> **TASK DETAILS**
Your answer should consist of the lines in the listing that hold "Booking".
★ ★ ★
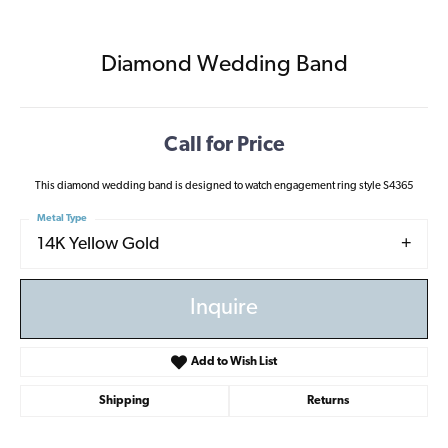
Diamond Wedding Band
Call for Price
This diamond wedding band is designed to watch engagement ring style S4365
Metal Type
14K Yellow Gold
Inquire
Add to Wish List
Shipping
Returns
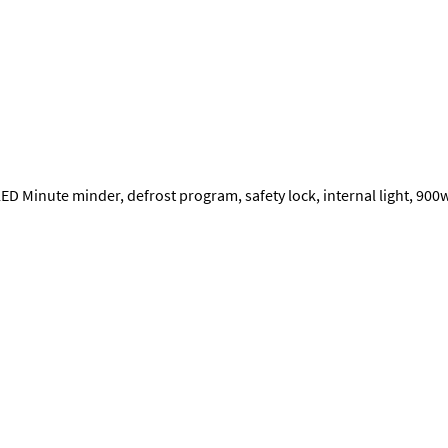
ED Minute minder, defrost program, safety lock, internal light, 90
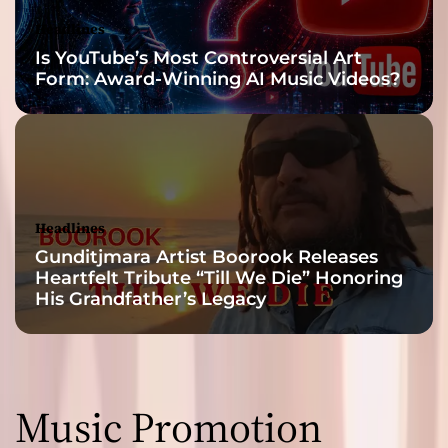
Headlines
Is YouTube’s Most Controversial Art
Form: Award-Winning AI Music Videos?
Headlines
Gunditjmara Artist Boorook Releases
Heartfelt Tribute “Till We Die” Honoring
His Grandfather’s Legacy
Music Promotion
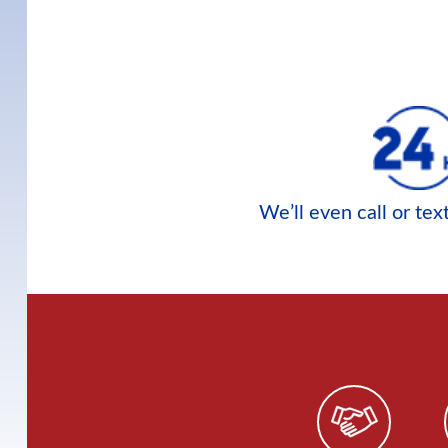
We’ll even call or te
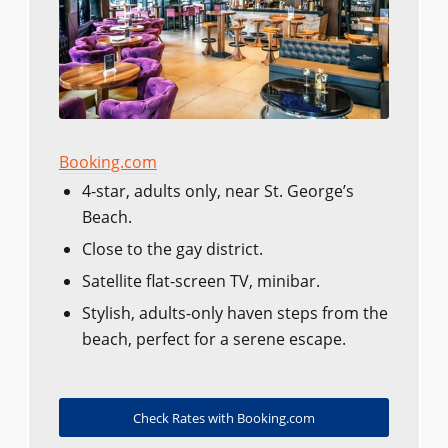
Booking.com
4-star, adults only, near St. George’s
Beach.
Close to the gay district.
Satellite flat-screen TV, minibar.
Stylish, adults-only haven steps from the
beach, perfect for a serene escape.
Check Rates with Booking.com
★ ★ ★
> **TASK OUTPUT**
Booking.com
Check Rates with Booking.com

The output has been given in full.